Our study has some shortcomings that must be addressed. First, it is a 1-day point-prevalence study, and potential seasonal selection bias cannot be ruled out. Nonetheless, enrolling a large number of ICUs usually diminishes this aspect. In addition, follow-up was restricted to 30 days; therefore, we were not able to address the impact of delirium on long-term morbidity and mortality of our population of critically ill patients. Even so, the present study provides solid data from a large number of ICUs in 11 countries demonstrating that delirium is not only prevalent but also independently associated with increased ICU LOS, mortality, and hospital mortality.

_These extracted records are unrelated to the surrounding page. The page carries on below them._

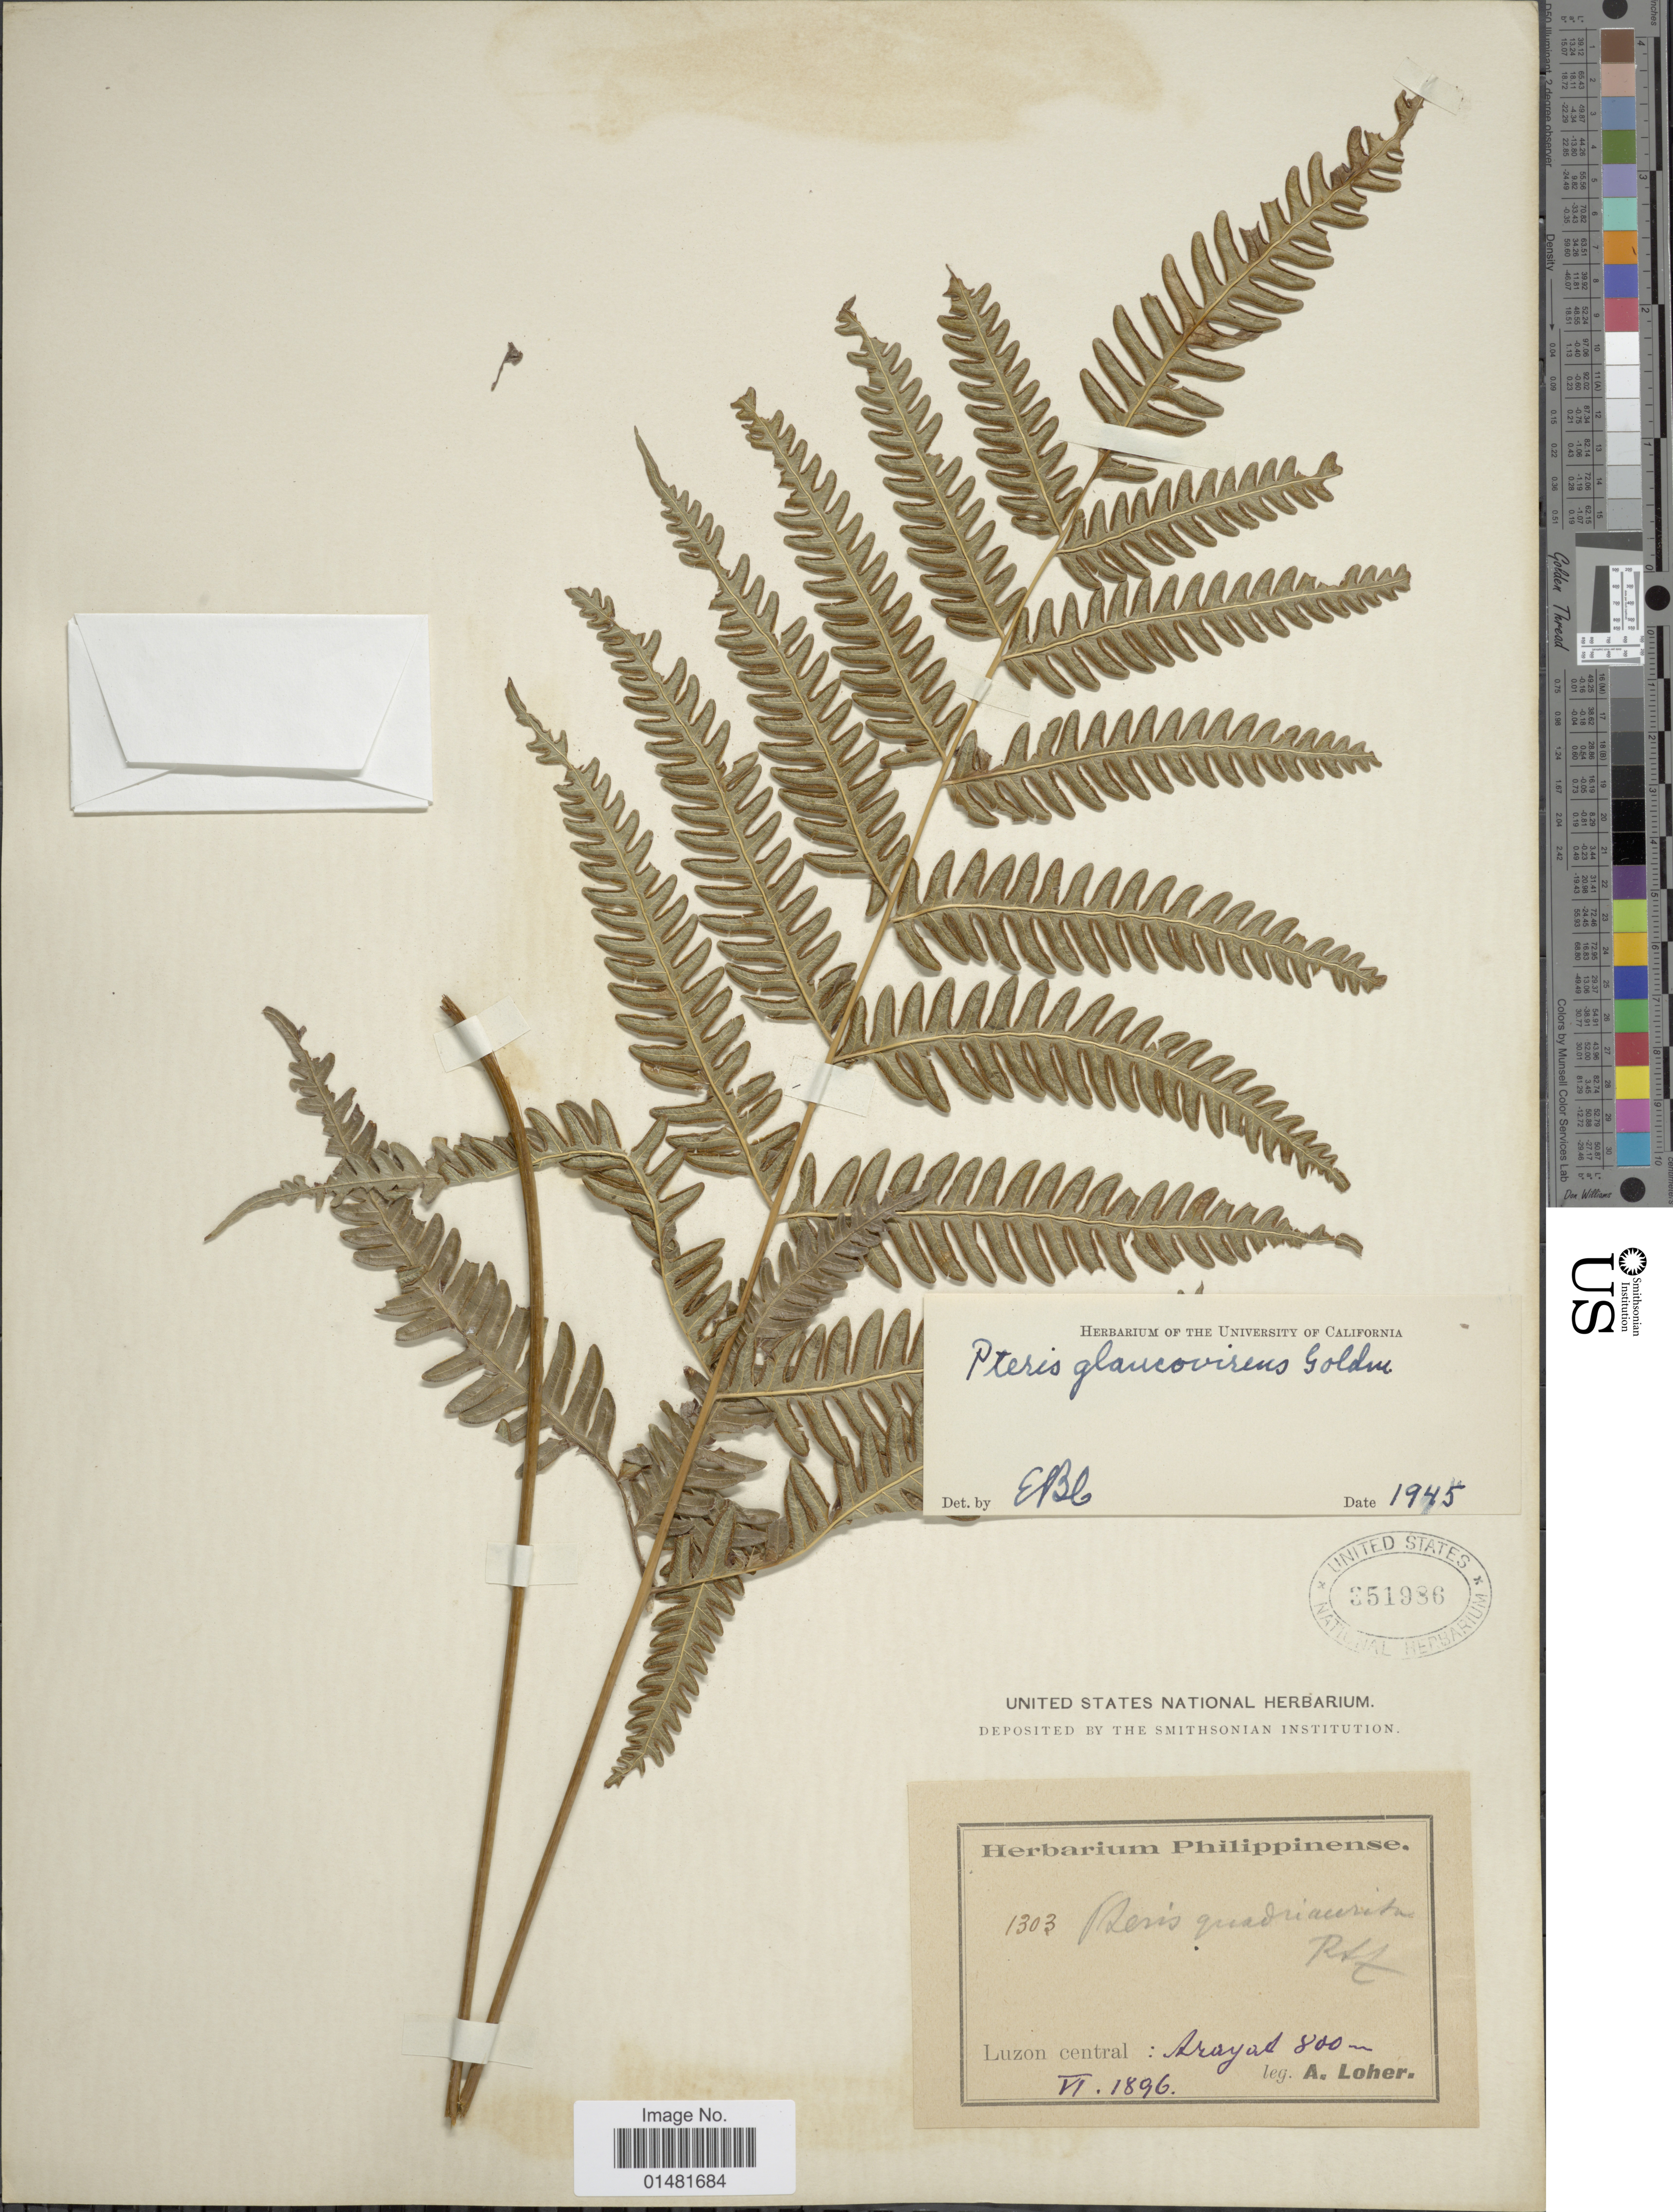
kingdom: Plantae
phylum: Tracheophyta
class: Polypodiopsida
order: Polypodiales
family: Pteridaceae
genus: Pteris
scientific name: Pteris glaucovirens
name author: Goldm.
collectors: A. Loher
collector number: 1303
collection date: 1896-06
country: Philippines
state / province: Central Luzon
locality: Arayat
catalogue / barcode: US 351986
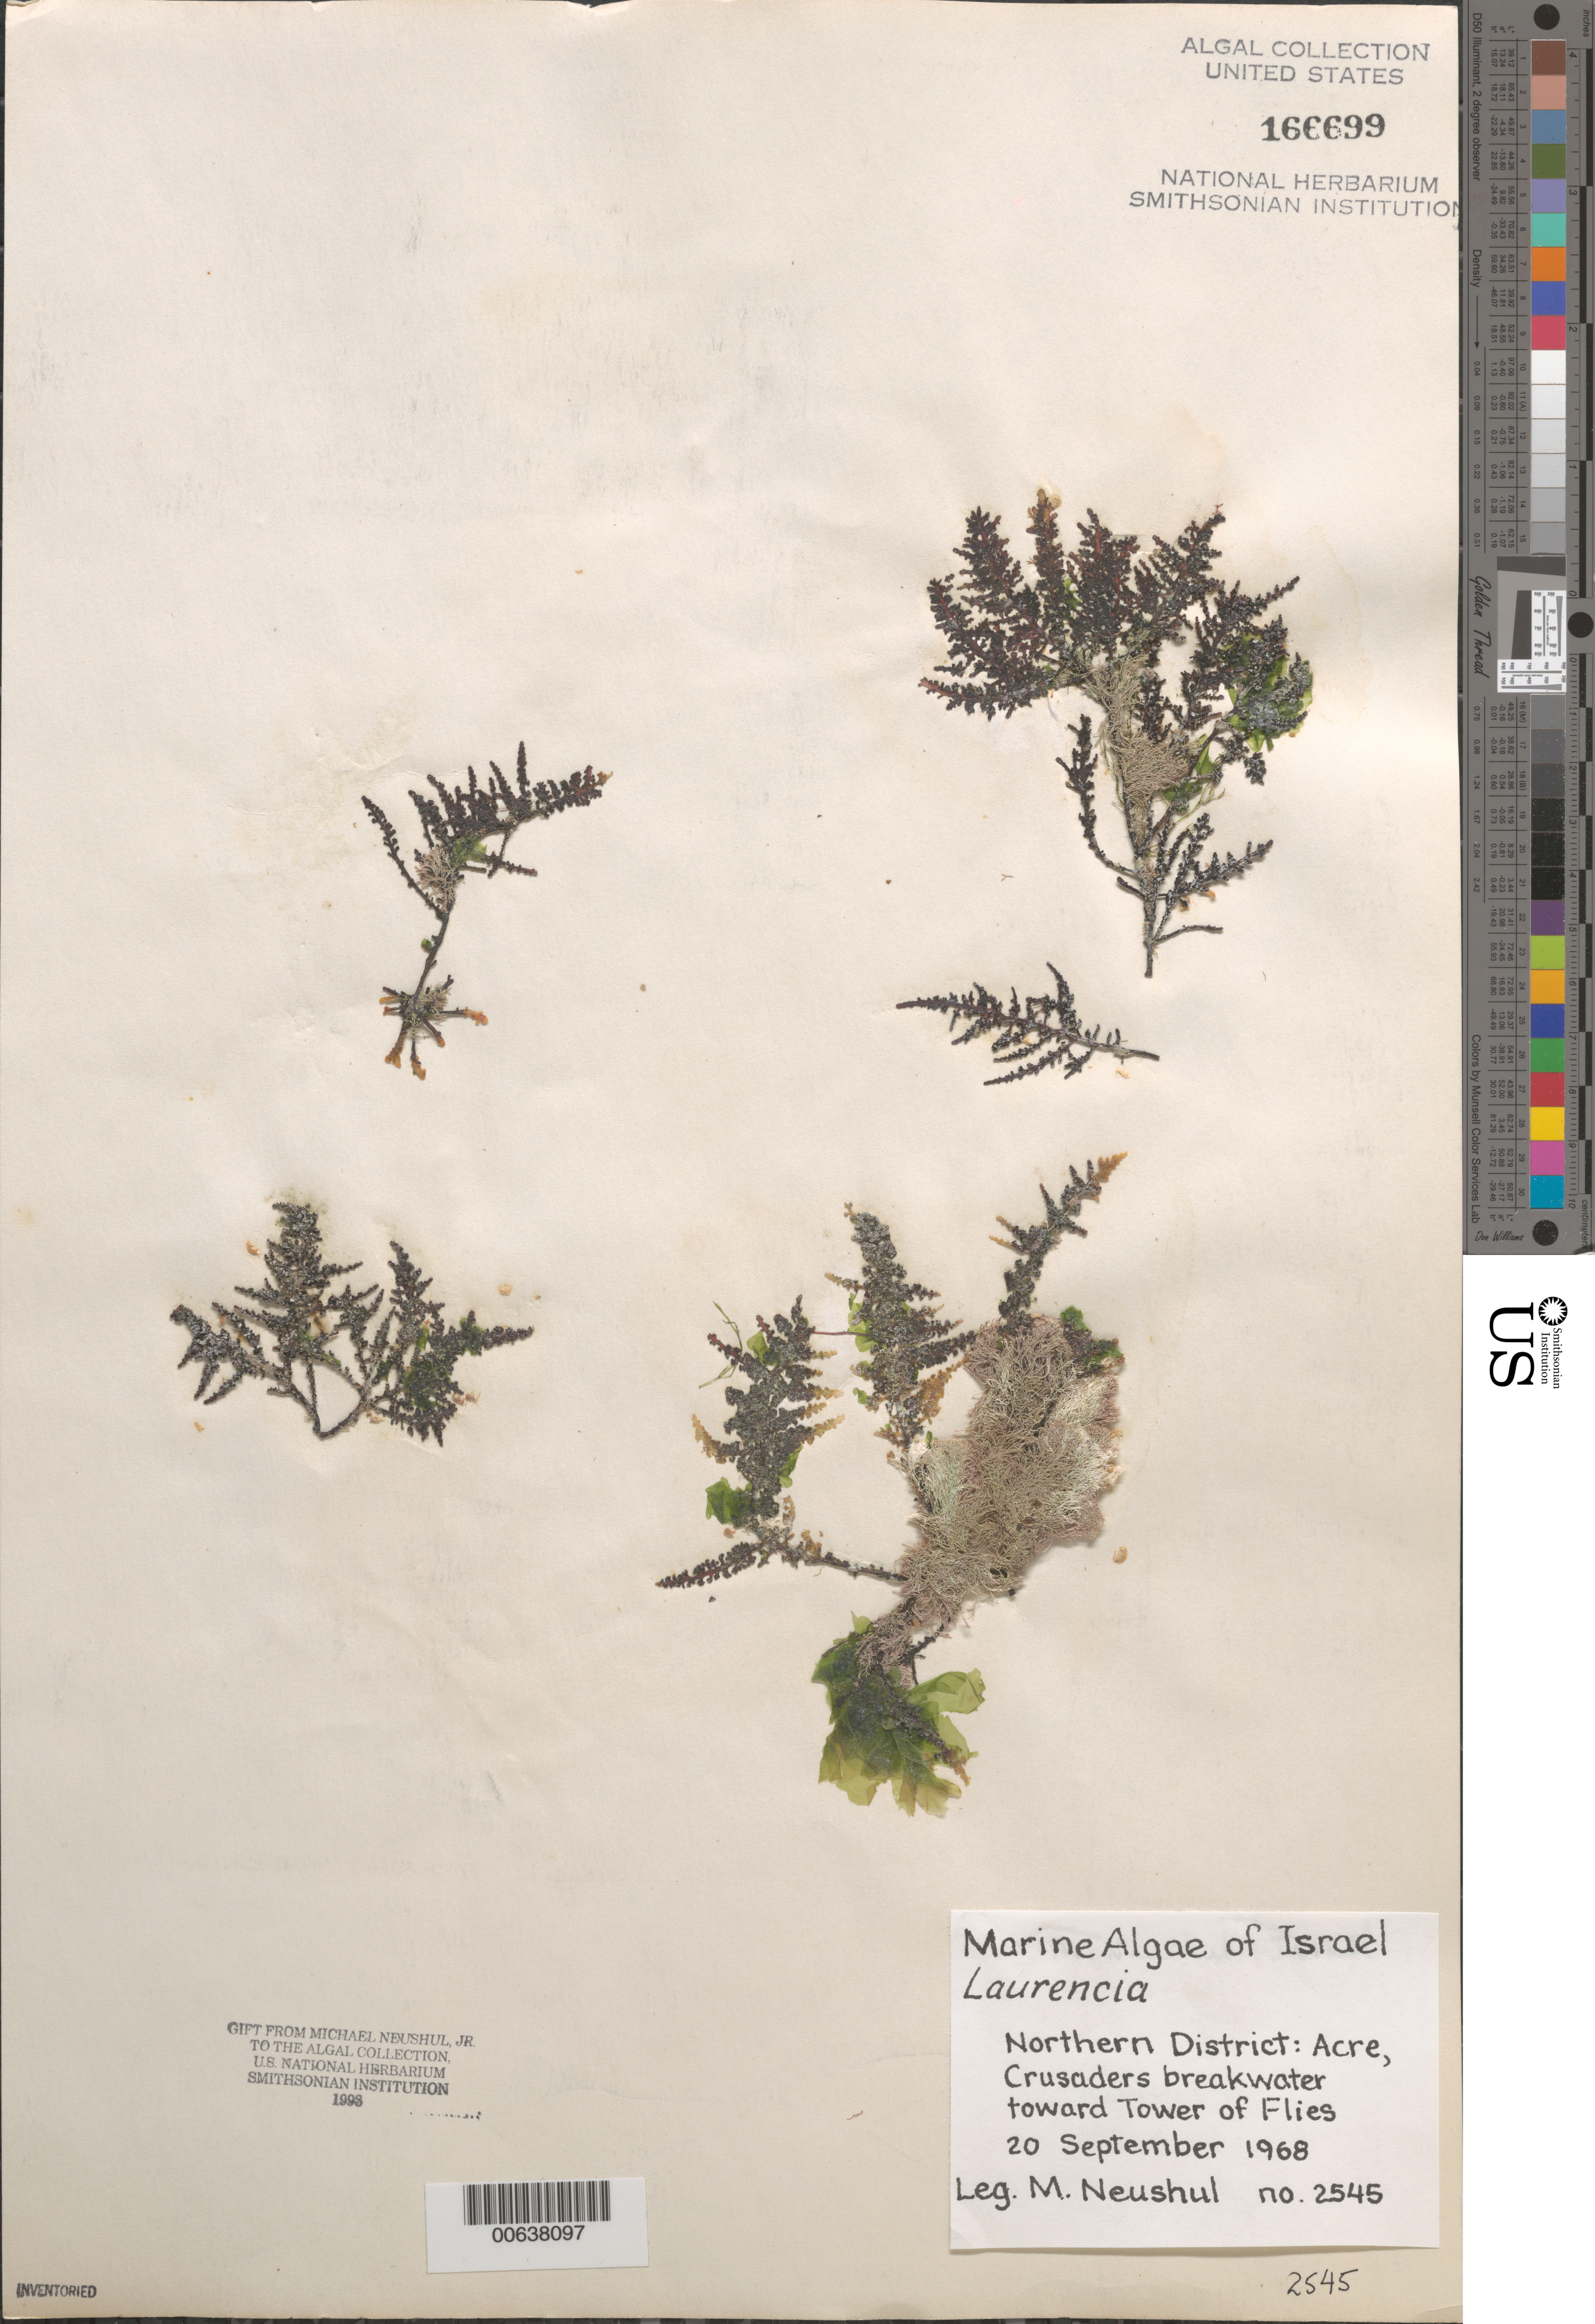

In a point-prevalence study, one must deem possible that other factors may affect patients' outcomes. One possible factor might be related to significant practice variation in delirium treatment [8, 9, 24]. Delirium is treated in various ways (that is, physical restraint, sedatives, antipsychotics), and such diverse approaches may have effects on the clinical outcomes evaluated in our study. Furthermore, in the present study, delirium was considered a dichotomous variable, a yes/no event. Thus, it is reasonable to consider that our results could have varied if delirium severity and duration were measured [5, 2527]. Regarding the factors associated with delirium in our study, the current design does not allow us to establish a true "cause/effect" relation between delirium and the selected outcomes. However, our multicenter study involving numerous ICUs does provide evidence of the negative effect of delirium on major clinical outcomes in mixed critically ill patients.

Conclusions

This 1-day point-prevalence international study confirms previous findings from single-center studies showing that delirium occurs frequently and is independently associated with adverse outcomes in general ICU patients. Among clinical characteristics associated with the diagnosis of delirium, the use of invasive devices and midazolam were identified and may be considered potentially modifiable risk factors. The study provides a "real world" picture of delirium in general ICU patients in many different countries, and the data should prove useful in the design of trials of pharmacologic and nonpharmacologic interventions for delirium.

Key messages

  • The application of a single standardized evaluation may diagnose delirium in 32% of general ICU patients.

  • The diagnosis of delirium is associated with worse outcomes including longer ICU and hospital length of stay and is independently associated with short-term mortality.

  • The use of invasive devices and sedatives (midazolam) is associated with the diagnosis of delirium. These should be considered modifiable risk factors in the ICU, prompting the inclusion of a systematic evaluation for early device removal and judicious sedation in patients' plan of care.